The Atlanta Journal-Constitution (AJC), a subsidiary of Cox Media Group - Cox Enterprises, is the leading source for in-print and online news, information, and advertising for metropolitan Atlanta. As a Cox company, the AJC participates in the national corporate sustainability program, Cox Conserves, taking proactive steps to reduce the business’s negative environmental impacts. Since 2013, the AJC/Cox Media Group Printing Plant located in Norcross, Georgia has been adapting its operations in order to meet the aggressive Cox Conserves goal of achieving Zero Waste to Landfill by 2024. With the implementation of new practices and policies around recycling and waste reduction, including optimizing waste disposal servicing, designating paper-only compactors, limiting access to solid waste dumpsters, transitioning from wooden to reusable plastic pallets, and revamping the disposal of high-volume materials such as stretch film plastic and plastic/metal banding, the plant achieved a 96 percent diversion rate in three years. In January 2016, Cox Enterprises - AJC/Cox Media Group became the nation’s first newspaper press to achieve TRUE Zero Waste certification at the Gold level through GBCI.
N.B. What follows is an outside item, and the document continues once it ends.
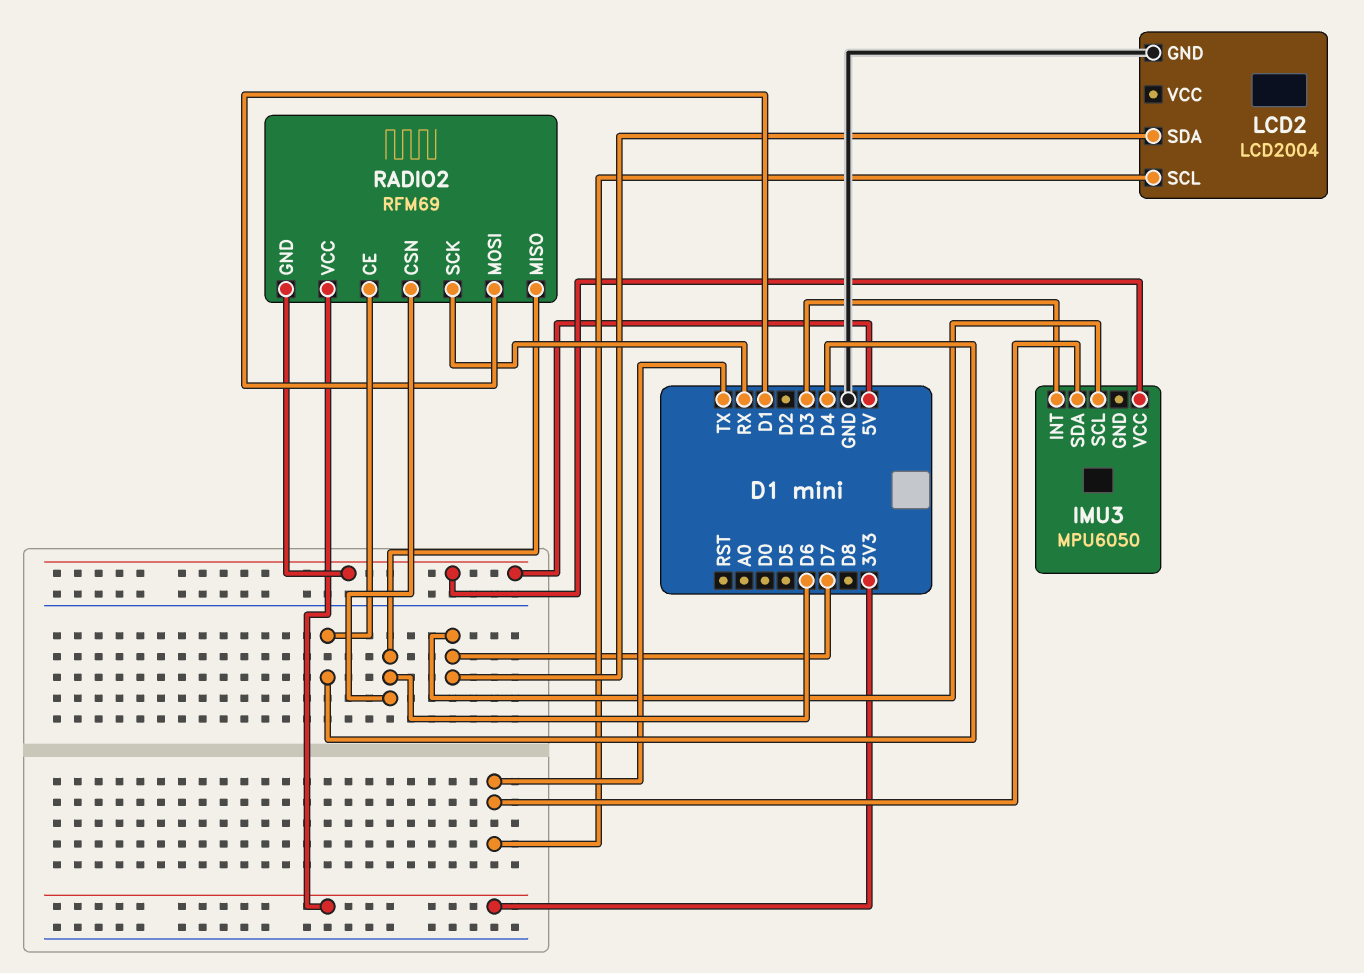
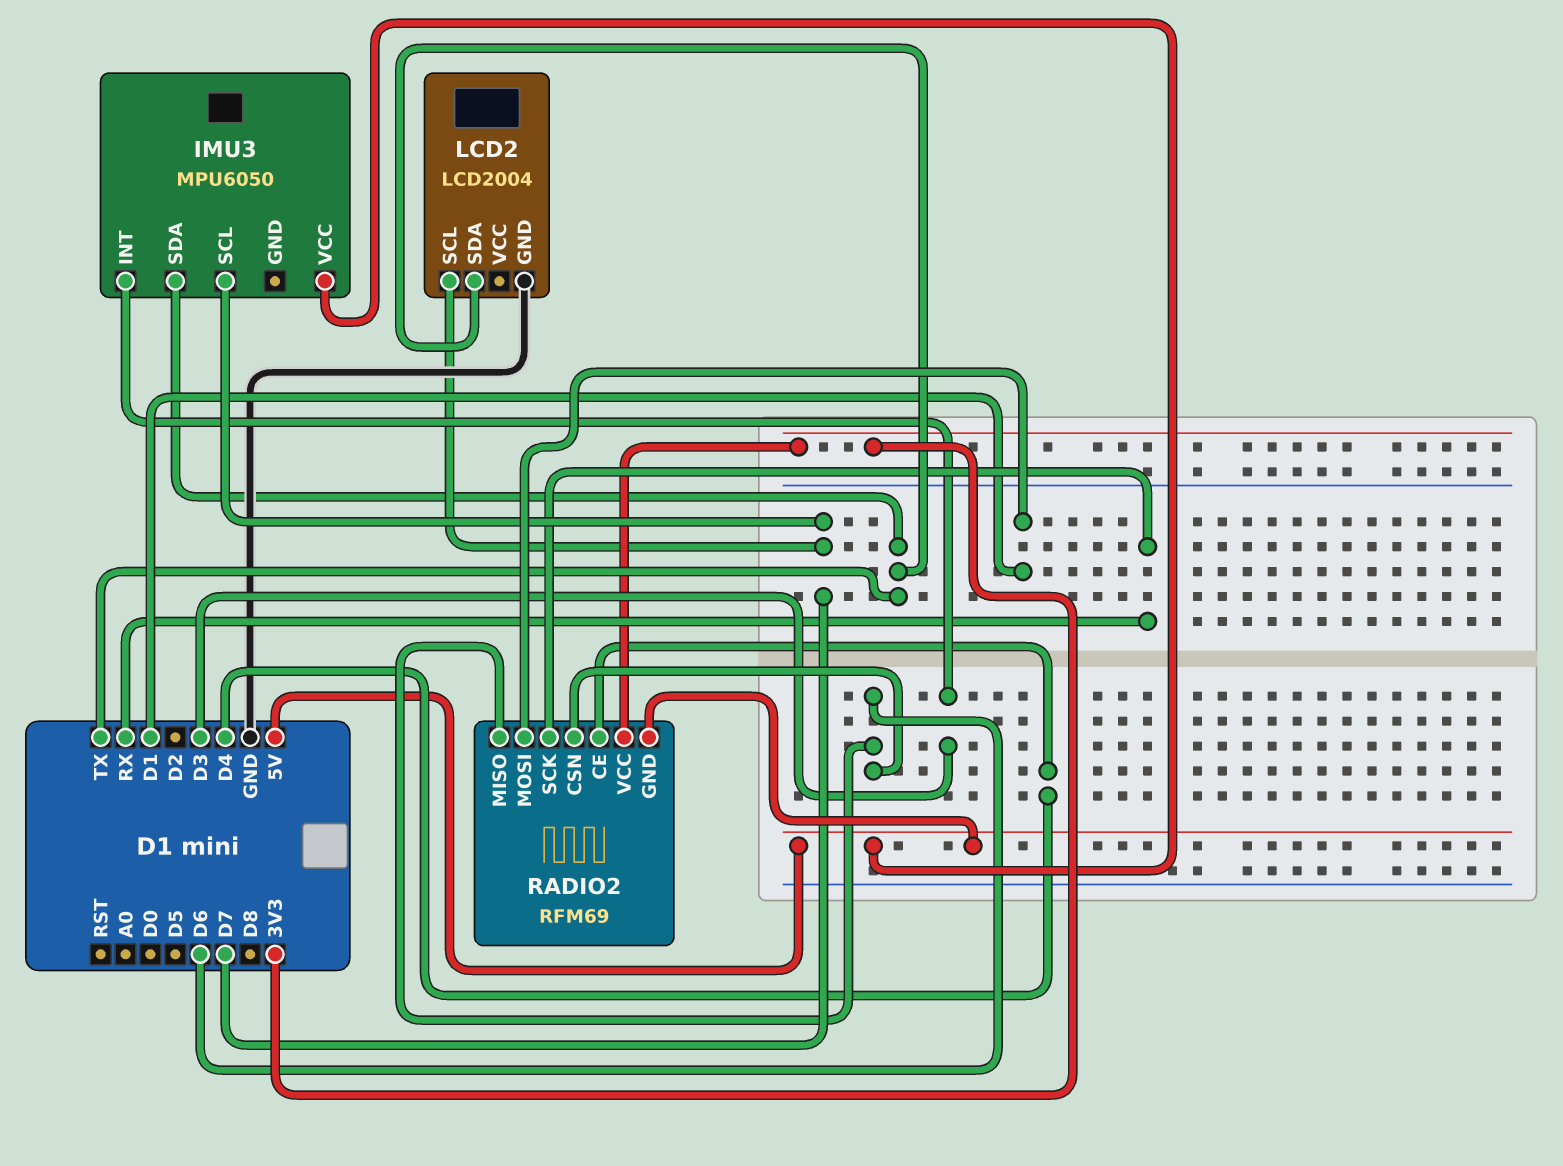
LCD2 pin SCL: TX -> D7
LCD2 pin SDA: D7 -> TX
Employing 450 people, the printing plant has an average weekly production of more than 3.4 million newspaper copies including the AJC and four additional major print publications (Investor’s Business Daily, New York Times, USA Today, and China Daily). In 2013, Cox Conserves and AJC senior management began the process of redesigning waste and recycling operations at the plant to produce the cleanest streams possible. They reviewed each point of waste generation, from warehousing to office/administration, process flow, distributions, production, and grounds. A waste characterization demonstrated that trash was comprised of 80 percent newspaper/mixed paper, five percent OCC, five percent mixed plastic, and 10 percent trash. As a result, comprehensive measures were put into place to ensure the diversion of all recyclable materials. Through service optimizations, containers were “right-sized” and appropriate service frequencies were implemented in order to make waste reduction more efficient while establishing additional revenue streams. Gross savings from the program in 2016 were more than $85,000, with $160,000 in gross rebates.
A combination of technological improvements and culture change drove increased recycling rates at the plant. The implementation of automated technology—most notably a conveyer system designed to feed unwanted newspapers directly into two recycling compactors, replacing the prior practice of manual collection and transfer—enabled 100 percent recovery of certain highly recyclable materials. Typical of any Zero Waste to Landfill effort, however, employee engagement and proactive communication were ultimately most impactful. From the start of the program, the AJC strove to make recycling a built-in part of each employee's daily work processes. Senior leadership set the standard by incorporating Zero Waste to Landfill into their personal performance goals, and new hire orientations and the employee handbook were restructured to include Cox Conserves goals and guidelines. Clear bin signage, onsite recycling trainings, and daily messaging about Zero Waste to Landfill progress and targets over time made waste diversion second nature for the team. The plant’s third-party housekeeping vendor was also enlisted as a key contributor, with recycling processes and objectives outlined clearly in the service-level agreement. Custodial staff attends ongoing Zero Waste to Landfill trainings, and equipment is provided for streamlined collection of recyclable items.
Today, the AJC/Cox Media Group Printing Plant maintains a diversion rate of 98 percent. With the facility’s TRUE certification and the continued success of the Cox Conserves program, Cox Enterprises is setting a model for stewardship and corporate responsibility.